• Tasks to perform:
1. In the article on The Hoopers below, write out the passage that begins at the words "The winners, both" and stops after the words "in Yoyogi Park.".
2. Summarize the article on The Hoopers below in two sentences.
3. List every past member of the group named in the article on The Hoopers below.

• Text section:
════════

- The Hoopers. From left to right: Makoto, Haruki, Sena, Mirai, Cecil and Tsubasa

Background information
- Origin: Japan
- Genres: J-pop
- Years active: May 2, 2014–January 25, 2019
- Labels: Universal Music Japan
- Members: Mirai Sena Haruki Cecil Lee Noa
- Past members: Tsubasa Yuhi Mizuki Makoto
- Website: thehoopers.jp

= The Hoopers =

Japanese pop group

The Hoopers, stylized in all caps, was an all-female Japanese pop group who dress in masculine clothing inspired by Takarazuka Revue. The group was signed to Universal Music Japan.

The band was formed after twelve of the five thousand participants of Fudanjuku's 'Next Generation Audition' were selected. Seven of the chosen participants went on to form The Hoopers, and the remaining five formed Axell.

The Hoopers debuted on March 4, 2015, with their single . Their eighth member Cecil (who is also an Axell member) was introduced on their single "Passionate Love" as a permanent member. Later in 2015 they held the Ikemen Audition, where they selected 6 people to become members of Little Hoop (they are described as apprentice members for The Hoopers). Lee of AXELL and Noa of Little Hoop joined the group as new members on June 25, 2017, and on July 28, 2017, They released their new single "Shamrock".

They disbanded on January 25, 2019, with a concert at Kanda Myojin Hall.

== History ==
Japanese idol group Fudanjuku held an audition for juniors. Of the approximately 5,000 participants, 12 were selected as winners, with 7 to form The Hoopers and the remaining 5 to form another group, Axell.

The winners, both those who would become The Hoopers and Axell, appeared as backup dancers on March 30, 2014 for Fudanjuku's performance at Nakano Sunplaza. While this was after they were selected from the audition, they were not introduced to the audience as it was before for official debut. They made their debut on May 2, 2014 when they were unveiled on the internet TV show Ikesuta. They performed their first open-air performance on May 5 in Yoyogi Park.

Universal Sigma released their first single, , on March 4, 2015. In April, the Hoopers hosted two abnormal sponsor programmes that started at the same time to mark one month after their major debut. On July 6, they announced on their official blog that Yuhi would be taking time off from the band due to poor health and that during that time Axell member Cecil would be substituting for her.

════════

Saved entries:
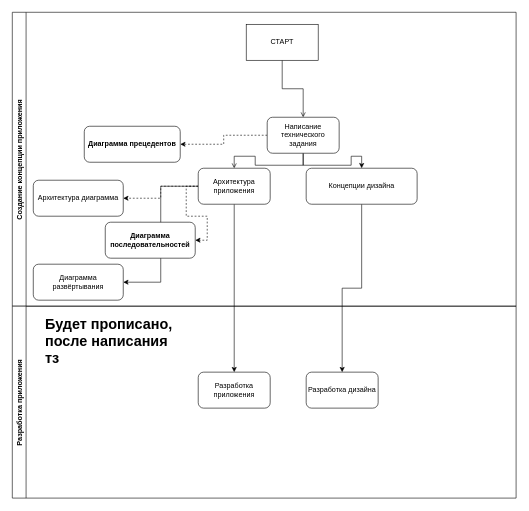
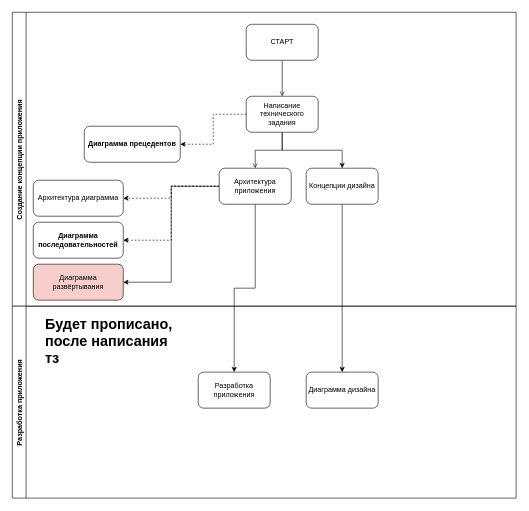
  <mxCell id="0" />
  <mxCell id="1" parent="0" />
  <mxCell id="2" style="edgeStyle=orthogonalEdgeStyle;rounded=0;orthogonalLoop=1;jettySize=auto;html=1;entryX=0.5;entryY=0;entryDx=0;entryDy=0;endArrow=open;" edge="1" parent="1" source="3" target="7"><mxGeometry relative="1" as="geometry" /></mxCell>
- <mxCell id="3" value="СТАРТ" style="whiteSpace=wrap;html=1;rounded=0;" vertex="1" parent="1"><mxGeometry x="410" y="40" width="120" height="60" as="geometry" /></mxCell>
+ <mxCell id="3" value="СТАРТ" style="rounded=1;whiteSpace=wrap;html=1;" vertex="1" parent="1"><mxGeometry x="410" y="40" width="120" height="60" as="geometry" /></mxCell>
  <mxCell id="4" style="edgeStyle=orthogonalEdgeStyle;rounded=0;orthogonalLoop=1;jettySize=auto;html=1;entryX=0.5;entryY=0;entryDx=0;entryDy=0;endArrow=open;" edge="1" parent="1" source="7" target="12"><mxGeometry relative="1" as="geometry" /></mxCell>
  <mxCell id="5" style="edgeStyle=orthogonalEdgeStyle;rounded=0;orthogonalLoop=1;jettySize=auto;html=1;" edge="1" parent="1" source="7" target="14"><mxGeometry relative="1" as="geometry" /></mxCell>
  <mxCell id="6" style="edgeStyle=orthogonalEdgeStyle;rounded=0;orthogonalLoop=1;jettySize=auto;html=1;entryX=1;entryY=0.5;entryDx=0;entryDy=0;dashed=1;" edge="1" parent="1" source="7" target="18"><mxGeometry relative="1" as="geometry" /></mxCell>
- <mxCell id="7" value="Написание технического задания" style="rounded=1;whiteSpace=wrap;html=1;" vertex="1" parent="1"><mxGeometry x="445" y="195" width="120" height="60" as="geometry" /></mxCell>
+ <mxCell id="7" value="Написание технического задания" style="rounded=1;whiteSpace=wrap;html=1;" vertex="1" parent="1"><mxGeometry x="410" y="160" width="120" height="60" as="geometry" /></mxCell>
  <mxCell id="8" style="edgeStyle=orthogonalEdgeStyle;rounded=0;orthogonalLoop=1;jettySize=auto;html=1;entryX=1;entryY=0.5;entryDx=0;entryDy=0;dashed=1;" edge="1" parent="1" source="12" target="16"><mxGeometry relative="1" as="geometry" /></mxCell>
  <mxCell id="9" style="edgeStyle=orthogonalEdgeStyle;rounded=0;orthogonalLoop=1;jettySize=auto;html=1;entryX=1;entryY=0.5;entryDx=0;entryDy=0;dashed=1;" edge="1" parent="1" source="12" target="15"><mxGeometry relative="1" as="geometry" /></mxCell>
  <mxCell id="10" style="edgeStyle=orthogonalEdgeStyle;rounded=0;orthogonalLoop=1;jettySize=auto;html=1;entryX=1;entryY=0.5;entryDx=0;entryDy=0;dashed=0;" edge="1" parent="1" source="12" target="17"><mxGeometry relative="1" as="geometry" /></mxCell>
  <mxCell id="11" style="edgeStyle=orthogonalEdgeStyle;rounded=0;orthogonalLoop=1;jettySize=auto;html=1;entryX=0.5;entryY=0;entryDx=0;entryDy=0;" edge="1" parent="1" source="12" target="19"><mxGeometry relative="1" as="geometry" /></mxCell>
- <mxCell id="12" value="Архитектура приложения" style="rounded=1;whiteSpace=wrap;html=1;" vertex="1" parent="1"><mxGeometry x="330" y="280" width="120" height="60" as="geometry" /></mxCell>
+ <mxCell id="12" value="Архитектура приложения" style="rounded=1;whiteSpace=wrap;html=1;" vertex="1" parent="1"><mxGeometry x="365" y="280" width="120" height="60" as="geometry" /></mxCell>
  <mxCell id="13" value="" style="edgeStyle=orthogonalEdgeStyle;rounded=0;orthogonalLoop=1;jettySize=auto;html=1;" edge="1" parent="1" source="14" target="20"><mxGeometry relative="1" as="geometry" /></mxCell>
- <mxCell id="14" value="Концепции дизайна" style="rounded=1;whiteSpace=wrap;html=1;" vertex="1" parent="1"><mxGeometry x="510" y="280" width="185" height="60" as="geometry" /></mxCell>
- <mxCell id="15" value="Диаграмма последовательностей" style="rounded=1;whiteSpace=wrap;html=1;fontStyle=1" vertex="1" parent="1"><mxGeometry x="175" y="370" width="150" height="60" as="geometry" /></mxCell>
+ <mxCell id="14" value="Концепции дизайна" style="rounded=1;whiteSpace=wrap;html=1;" vertex="1" parent="1"><mxGeometry x="510" y="280" width="120" height="60" as="geometry" /></mxCell>
+ <mxCell id="15" value="Диаграмма последовательностей" style="rounded=1;whiteSpace=wrap;html=1;fontStyle=1" vertex="1" parent="1"><mxGeometry x="55" y="370" width="150" height="60" as="geometry" /></mxCell>
  <mxCell id="16" value="Архитектура диаграмма" style="rounded=1;whiteSpace=wrap;html=1;" vertex="1" parent="1"><mxGeometry x="55" y="300" width="150" height="60" as="geometry" /></mxCell>
- <mxCell id="17" value="Диаграмма развёртывания" style="rounded=1;whiteSpace=wrap;html=1;" vertex="1" parent="1"><mxGeometry x="55" y="440" width="150" height="60" as="geometry" /></mxCell>
+ <mxCell id="17" value="Диаграмма развёртывания" style="rounded=1;whiteSpace=wrap;html=1;fillColor=#f8cecc;" vertex="1" parent="1"><mxGeometry x="55" y="440" width="150" height="60" as="geometry" /></mxCell>
  <mxCell id="18" value="Диаграмма прецедентов" style="rounded=1;whiteSpace=wrap;html=1;fontStyle=1" vertex="1" parent="1"><mxGeometry x="140" y="210" width="160" height="60" as="geometry" /></mxCell>
  <mxCell id="19" value="Разработка приложения" style="rounded=1;whiteSpace=wrap;html=1;" vertex="1" parent="1"><mxGeometry x="330" y="620" width="120" height="60" as="geometry" /></mxCell>
- <mxCell id="20" value="Разработка дизайна" style="whiteSpace=wrap;html=1;rounded=1;" vertex="1" parent="1"><mxGeometry x="510" y="620" width="120" height="60" as="geometry" /></mxCell>
+ <mxCell id="20" value="Диаграмма дизайна" style="whiteSpace=wrap;html=1;rounded=1;" vertex="1" parent="1"><mxGeometry x="510" y="620" width="120" height="60" as="geometry" /></mxCell>
  <mxCell id="21" value="Создание концепции приложения" style="swimlane;horizontal=0;" vertex="1" parent="1"><mxGeometry x="20" y="20" width="840" height="490" as="geometry" /></mxCell>
  <mxCell id="22" value="Разработка приложения" style="swimlane;horizontal=0;" vertex="1" parent="1"><mxGeometry x="20" y="510" width="840" height="320" as="geometry" /></mxCell>
  <mxCell id="23" value="&lt;h1&gt;Будет прописано, после написания тз&lt;/h1&gt;" style="text;html=1;strokeColor=none;fillColor=none;spacing=5;spacingTop=-20;whiteSpace=wrap;overflow=hidden;rounded=0;" vertex="1" parent="22"><mxGeometry x="50" y="10" width="240" height="120" as="geometry" /></mxCell>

════════

• Solutions below:
1.
The winners, both those who would become The Hoopers and Axell, appeared as backup dancers on March 30, 2014 for Fudanjuku's performance at Nakano Sunplaza. While this was after they were selected from the audition, they were not introduced to the audience as it was before for official debut. They made their debut on May 2, 2014 when they were unveiled on the internet TV show Ikesuta. They performed their first open-air performance on May 5 in Yoyogi Park.

2. The Hoopers was an all-female Japanese pop group whose members dressed in masculine clothing inspired by Takarazuka Revue, and it was signed to Universal Music Japan. It was formed from seven of the twelve winners of a Fudanjuku audition, with the other five forming Axell, and it disbanded on January 25, 2019, with a concert at Kanda Myojin Hall.

3. Tsubasa, Yuhi, Mizuki, Makoto